Perhaps it’s because I have a number of friends with little to no interest in finding a life partner that I find it almost offensive that we place desires in Holmes simply because, I believe, we want him to be a little more relatable.  People are marginalized in many ways because of who they want to love and how they want to love them, but it’s also true that we shun the idea that anyone might want a life without sexual attachments. This doesn’t mean such people don’t seek deep friendships or work just as hard to build community – it’s just that a part of them also chooses to remain separate.

My experiences working with children on the Autistic spectrum has given me continuous insight into the complexity of the ability to develop “typical” relationships. Please understand I’m not suggesting that people uninterested in romantic relationships are on that spectrum, but rather, that working with those children opened my mind to the huge number of possibilities outside of my own narrow band of experiences. When I read or watch stories about Sherlock Holmes, I often feel, as I did a bit in Beekeeping for Beginners, that we are trying to project a softness in him that simply doesn’t exist. The magic of the character is, for me at least, in his highly rational, unparalleled intellect. Those uncanny deductions that allow writers to create complex mysteries around him also keep Holmes apart from the rest of the world.

I finally went to Wikipedia to see if I could confirm any of my own impressions about the man, and here is what I found under “Relationships”:

Although Holmes appears to show initial interest in some female clients, Watson says he inevitably “manifested no further interest in the client when once she had ceased to be the centre of one of his problems”. Holmes finds their youth, beauty, and energy (and the cases they bring him) invigorating, distinct from any romantic interest. These episodes show Holmes possesses a degree of charm; yet apart from the case of Irene Adler (“A Scandal in Bohemia”), there is no indication of a serious or long-term interest. Watson states that Holmes has an “aversion to women” but “a peculiarly ingratiating way with [them]”. Holmes states, “I am not a whole-souled admirer of womankind”; in fact, he finds “the motives of women… so inscrutable…. How can you build on such quicksand? Their most trivial actions may mean volumes;… their most extraordinary conduct may depend upon a hairpin”.

Since the person fans most suspect Sherlock of being in love with is, in fact, Watson, this understanding of his relationships with women makes sense. If he is in love with another man, of course he wouldn’t pursue these characters (although King certainly believes that he could and would do so). Why though, does he have to be in love with Watson? Why can he not just be grateful (and a little off-balance) at the appearance of a devoted friend in his life?

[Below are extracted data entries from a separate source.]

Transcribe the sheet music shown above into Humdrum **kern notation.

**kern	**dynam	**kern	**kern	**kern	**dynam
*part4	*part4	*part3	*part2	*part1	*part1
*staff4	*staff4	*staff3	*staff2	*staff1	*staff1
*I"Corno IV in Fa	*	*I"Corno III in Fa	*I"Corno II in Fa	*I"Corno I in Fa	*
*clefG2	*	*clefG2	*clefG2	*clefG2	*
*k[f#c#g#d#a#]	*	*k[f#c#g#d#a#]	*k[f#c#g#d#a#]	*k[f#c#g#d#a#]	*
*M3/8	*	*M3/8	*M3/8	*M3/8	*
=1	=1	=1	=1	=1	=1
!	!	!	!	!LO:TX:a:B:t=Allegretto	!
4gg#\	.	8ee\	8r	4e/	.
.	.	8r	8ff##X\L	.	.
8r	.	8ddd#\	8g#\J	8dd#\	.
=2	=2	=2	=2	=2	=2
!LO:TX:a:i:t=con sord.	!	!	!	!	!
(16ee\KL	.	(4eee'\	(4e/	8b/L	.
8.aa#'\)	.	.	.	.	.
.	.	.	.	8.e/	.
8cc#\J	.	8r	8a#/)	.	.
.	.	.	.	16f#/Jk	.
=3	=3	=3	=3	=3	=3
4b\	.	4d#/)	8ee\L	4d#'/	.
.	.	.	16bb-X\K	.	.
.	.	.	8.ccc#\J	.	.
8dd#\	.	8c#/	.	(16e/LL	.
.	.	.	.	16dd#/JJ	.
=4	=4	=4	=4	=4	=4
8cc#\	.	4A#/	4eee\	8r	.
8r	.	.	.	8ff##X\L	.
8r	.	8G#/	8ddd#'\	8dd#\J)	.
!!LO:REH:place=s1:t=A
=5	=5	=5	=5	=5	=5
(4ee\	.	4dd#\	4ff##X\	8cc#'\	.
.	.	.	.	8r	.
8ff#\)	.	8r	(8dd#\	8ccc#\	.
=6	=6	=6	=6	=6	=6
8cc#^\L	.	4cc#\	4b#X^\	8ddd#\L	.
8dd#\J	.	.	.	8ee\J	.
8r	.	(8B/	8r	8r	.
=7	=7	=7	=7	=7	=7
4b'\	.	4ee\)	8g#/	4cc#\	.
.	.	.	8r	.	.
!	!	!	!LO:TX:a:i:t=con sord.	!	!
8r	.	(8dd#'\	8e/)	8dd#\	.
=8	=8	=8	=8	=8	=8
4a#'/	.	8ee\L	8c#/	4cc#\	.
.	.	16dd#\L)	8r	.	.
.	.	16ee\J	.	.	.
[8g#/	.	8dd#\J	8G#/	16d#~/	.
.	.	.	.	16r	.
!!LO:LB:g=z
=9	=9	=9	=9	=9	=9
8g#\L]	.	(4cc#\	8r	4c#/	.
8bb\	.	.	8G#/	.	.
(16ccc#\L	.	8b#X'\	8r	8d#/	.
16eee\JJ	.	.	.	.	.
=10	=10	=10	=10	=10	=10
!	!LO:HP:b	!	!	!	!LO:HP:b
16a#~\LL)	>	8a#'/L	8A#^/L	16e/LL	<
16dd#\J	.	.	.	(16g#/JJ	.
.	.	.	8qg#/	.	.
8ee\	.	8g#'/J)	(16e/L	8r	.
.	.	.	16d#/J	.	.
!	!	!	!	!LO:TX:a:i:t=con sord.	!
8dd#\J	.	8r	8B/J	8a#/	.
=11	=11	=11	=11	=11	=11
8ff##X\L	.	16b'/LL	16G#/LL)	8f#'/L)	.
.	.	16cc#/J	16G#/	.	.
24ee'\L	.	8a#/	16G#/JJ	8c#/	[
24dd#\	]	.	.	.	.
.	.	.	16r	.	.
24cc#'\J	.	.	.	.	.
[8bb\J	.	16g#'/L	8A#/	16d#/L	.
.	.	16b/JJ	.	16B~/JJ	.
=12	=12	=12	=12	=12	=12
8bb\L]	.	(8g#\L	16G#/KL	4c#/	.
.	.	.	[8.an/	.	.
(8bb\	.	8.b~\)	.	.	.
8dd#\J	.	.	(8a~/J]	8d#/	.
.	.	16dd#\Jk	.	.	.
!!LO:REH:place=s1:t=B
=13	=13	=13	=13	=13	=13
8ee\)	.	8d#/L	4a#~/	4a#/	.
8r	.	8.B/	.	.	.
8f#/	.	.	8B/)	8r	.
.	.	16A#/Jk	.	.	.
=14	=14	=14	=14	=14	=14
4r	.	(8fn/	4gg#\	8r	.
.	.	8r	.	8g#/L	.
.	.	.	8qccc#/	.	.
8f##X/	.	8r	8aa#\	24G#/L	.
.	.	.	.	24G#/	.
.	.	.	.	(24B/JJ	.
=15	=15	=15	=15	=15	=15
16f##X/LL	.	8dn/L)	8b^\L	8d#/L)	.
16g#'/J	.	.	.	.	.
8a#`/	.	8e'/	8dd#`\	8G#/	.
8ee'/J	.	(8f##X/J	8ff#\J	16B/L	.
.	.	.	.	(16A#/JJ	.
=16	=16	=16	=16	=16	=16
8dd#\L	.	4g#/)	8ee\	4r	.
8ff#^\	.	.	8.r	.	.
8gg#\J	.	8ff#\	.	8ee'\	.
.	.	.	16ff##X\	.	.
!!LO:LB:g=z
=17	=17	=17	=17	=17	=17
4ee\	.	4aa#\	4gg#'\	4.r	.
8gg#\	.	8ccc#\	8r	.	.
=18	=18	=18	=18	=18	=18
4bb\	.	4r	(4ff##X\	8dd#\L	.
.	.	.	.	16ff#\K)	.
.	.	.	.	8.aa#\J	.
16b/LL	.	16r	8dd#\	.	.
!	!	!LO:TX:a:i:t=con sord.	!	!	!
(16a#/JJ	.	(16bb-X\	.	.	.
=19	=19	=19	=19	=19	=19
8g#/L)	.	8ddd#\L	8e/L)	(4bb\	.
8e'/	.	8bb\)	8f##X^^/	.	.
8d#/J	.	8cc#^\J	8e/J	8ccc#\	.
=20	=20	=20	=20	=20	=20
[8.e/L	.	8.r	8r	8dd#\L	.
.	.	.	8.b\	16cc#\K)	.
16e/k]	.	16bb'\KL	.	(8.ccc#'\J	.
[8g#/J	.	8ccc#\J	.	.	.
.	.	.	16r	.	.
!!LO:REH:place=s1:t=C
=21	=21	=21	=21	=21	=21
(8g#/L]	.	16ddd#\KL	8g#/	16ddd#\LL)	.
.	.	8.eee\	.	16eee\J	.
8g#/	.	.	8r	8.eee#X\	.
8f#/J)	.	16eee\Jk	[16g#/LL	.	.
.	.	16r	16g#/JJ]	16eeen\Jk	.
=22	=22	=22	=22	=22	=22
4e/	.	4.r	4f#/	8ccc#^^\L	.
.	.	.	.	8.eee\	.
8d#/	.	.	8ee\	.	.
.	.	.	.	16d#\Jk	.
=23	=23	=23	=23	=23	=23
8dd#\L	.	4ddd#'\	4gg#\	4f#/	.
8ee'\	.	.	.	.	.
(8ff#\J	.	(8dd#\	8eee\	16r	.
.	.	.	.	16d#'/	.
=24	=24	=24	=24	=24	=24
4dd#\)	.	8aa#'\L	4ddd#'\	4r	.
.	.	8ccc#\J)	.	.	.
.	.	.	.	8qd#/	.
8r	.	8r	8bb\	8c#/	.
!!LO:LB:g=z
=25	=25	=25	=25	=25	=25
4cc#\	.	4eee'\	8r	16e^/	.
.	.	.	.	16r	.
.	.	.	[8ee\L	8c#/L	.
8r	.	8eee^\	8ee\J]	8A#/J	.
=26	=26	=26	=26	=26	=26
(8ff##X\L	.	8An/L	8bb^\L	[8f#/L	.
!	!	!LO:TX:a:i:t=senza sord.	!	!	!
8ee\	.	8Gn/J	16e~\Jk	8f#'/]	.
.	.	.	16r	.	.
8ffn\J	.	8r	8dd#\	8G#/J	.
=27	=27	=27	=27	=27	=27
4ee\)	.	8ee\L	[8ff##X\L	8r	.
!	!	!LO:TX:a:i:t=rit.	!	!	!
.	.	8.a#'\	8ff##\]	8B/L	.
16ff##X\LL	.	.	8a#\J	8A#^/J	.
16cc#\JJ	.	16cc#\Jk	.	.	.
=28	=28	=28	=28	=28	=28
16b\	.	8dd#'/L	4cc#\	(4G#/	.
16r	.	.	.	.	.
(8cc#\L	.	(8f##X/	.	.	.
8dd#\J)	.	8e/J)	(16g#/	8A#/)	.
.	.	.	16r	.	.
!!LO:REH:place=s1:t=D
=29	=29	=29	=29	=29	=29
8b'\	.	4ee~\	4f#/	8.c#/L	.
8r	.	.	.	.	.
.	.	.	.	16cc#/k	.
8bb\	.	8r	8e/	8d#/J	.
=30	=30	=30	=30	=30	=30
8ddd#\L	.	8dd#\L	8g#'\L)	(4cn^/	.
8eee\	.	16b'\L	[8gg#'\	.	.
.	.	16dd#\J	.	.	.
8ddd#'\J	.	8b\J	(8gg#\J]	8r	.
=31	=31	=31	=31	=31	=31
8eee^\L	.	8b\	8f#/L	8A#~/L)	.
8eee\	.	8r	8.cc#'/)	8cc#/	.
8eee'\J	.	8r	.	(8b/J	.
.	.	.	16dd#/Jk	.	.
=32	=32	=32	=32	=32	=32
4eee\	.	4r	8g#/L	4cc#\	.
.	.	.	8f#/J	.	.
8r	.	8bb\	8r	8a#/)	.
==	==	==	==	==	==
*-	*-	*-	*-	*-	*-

I think it all comes back to our desire to relate more intimately with this brilliant and remote character. We do this with every book we read, with every experience we hear about – everything and everyone means more to us when we can find a connection to ourselves – but Holmes is meant to be an enigma. We are supposed to relate to Watson or to Mrs. Hudson, and through them, we experience the fascination and frustrations that come with caring about a person like Holmes.

Sherlock Holmes acts without warning, experiences deep depressions, uses drugs to alleviate his distress, and can be infuriating when on a case. He is truthful to a fault and has a brain that works at such an unpredictably deep level that for most people he encounters (and this includes us as readers), we will be put off, whether we intend to be or not. He is a difficult, brilliant man and even when he is voiced by the warm-throated Robert Ian MacKenzie, he is not the chap you meet up with at a pub. He is a deeply flawed super hero with the ability to protect us from horrors we might not ever see coming. We need men and women like that, but we don’t always need to make those people exactly like us.